Kebetulan saya pindah kontrakan di Perumahan Nogotirto II, sekompleks dengan Pak Syafii. Jika dia di selatan masjid, saya dari masjid masih ke utara 100-an meter.
Ketika saya mengenalkan diri ke orang lain, hampir pasti pertanyaan orang itu adalah, “Dekat dong dengan rumah Buya?” Maksud kata “buya” adalah Pak Syafii Maarif. Sehingga merasa beruntung tinggal tak jauh dari rumah Guru Bangsa.
Beberapa tahun kemudian, saya pindah rumah di Jalan Mojo Nogotirto, sebelah selatan sekitar 200 meter dari kompleks perumahan Pak Syafii. Tak sengaja ketemu lagi dengannya di ruas jalan tanah depan rumah. Ia mengenakan training dan kaos: sedang jogging.

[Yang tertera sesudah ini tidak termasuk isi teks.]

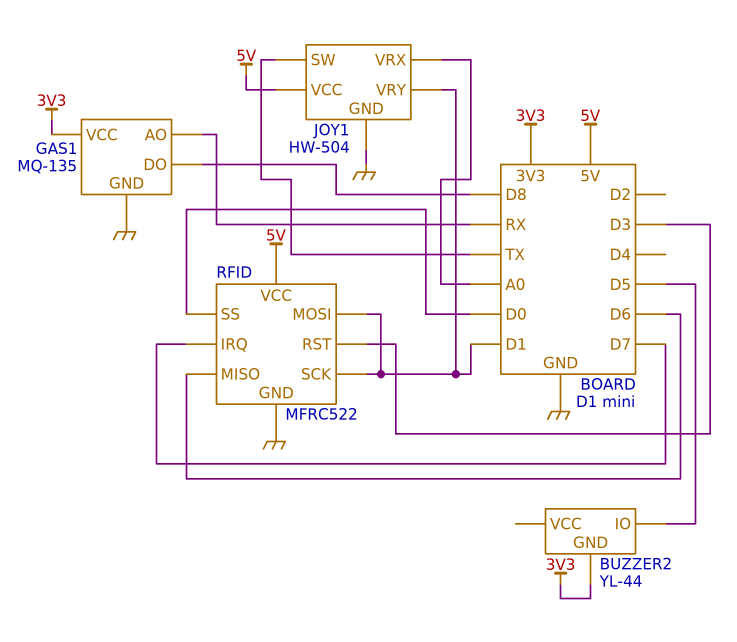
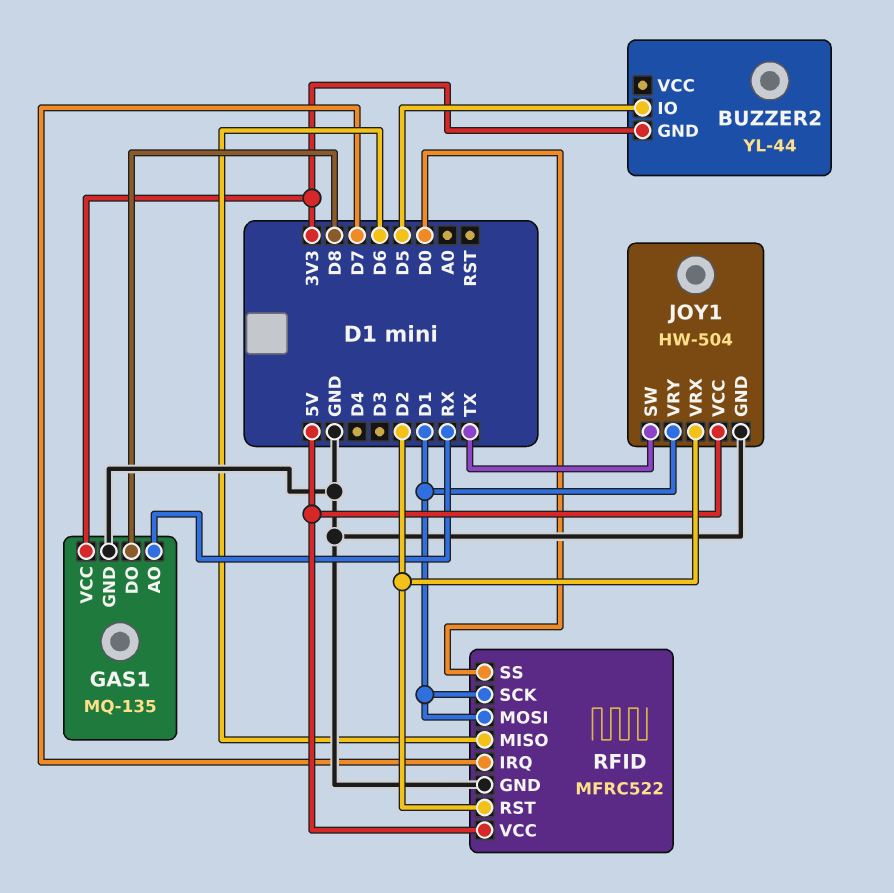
JOY1 pin VRX: A0 -> D2
RFID pin RST: D3 -> D2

“Heru, sekarang tinggal disini? Lama ya kita tidak ketemu.” Sekitar tahun 2005, suaranya tetap segar dan jelas. Sejak itu hampir setiap pagi saya keluar rumah, menunggu siapa tahu Sang Guru Bangsa lewat ketika jogging. Hasilnya: kadang ketemu, kadang tidak.
“Ababiel.” Suara Pak Syafii terdengar jelas dari dalam rumah. Saya bergegas keluar rumah dan menjumpainya masih berdiri di luar rumah saya. “Ini warungmu ya?” Ketika itu saya memang membuka warung sembako “Warung Ababiel”. Nama anak kedua saya adalah Ababiel. “Bagus itu,” katanya setelah mendengarkan penjelasan saya.
Pak Syafii tidak pernah membedakan kasta dalam bergaul di masyarakat. Seukuran Guru Bangsa yang pernah menjadi Ketua Umum PP Muhammadiyah, menyapa dengan hangat kepada saya yang “hanya” jamaah Muhammadiyah di tingkat ranting. Hal ini juga sering disampaikan beberapa tetangga yang sering disapa, atau bahkan diajak ngobrol, oleh Pak Syafii.
Baca juga: Ketua PWM DIY: Jadikan Buya Syafii sebagai Tauladan Gerak Persyarikatan
Di masjid pun, Pak Syafii sering-seringnya menjadi makmum. Ia mempersilakan orang lain disitu sebagai imam salat. Belakangan, sebelum sakit dan dibawa ke RS PKU Muhammadiyah Gamping, salat Pak Syafii dibantu dengan kursi. “Lutut saya yang tidak kuat,” katanya suatu saat ketika saya menanyakan perihal itu.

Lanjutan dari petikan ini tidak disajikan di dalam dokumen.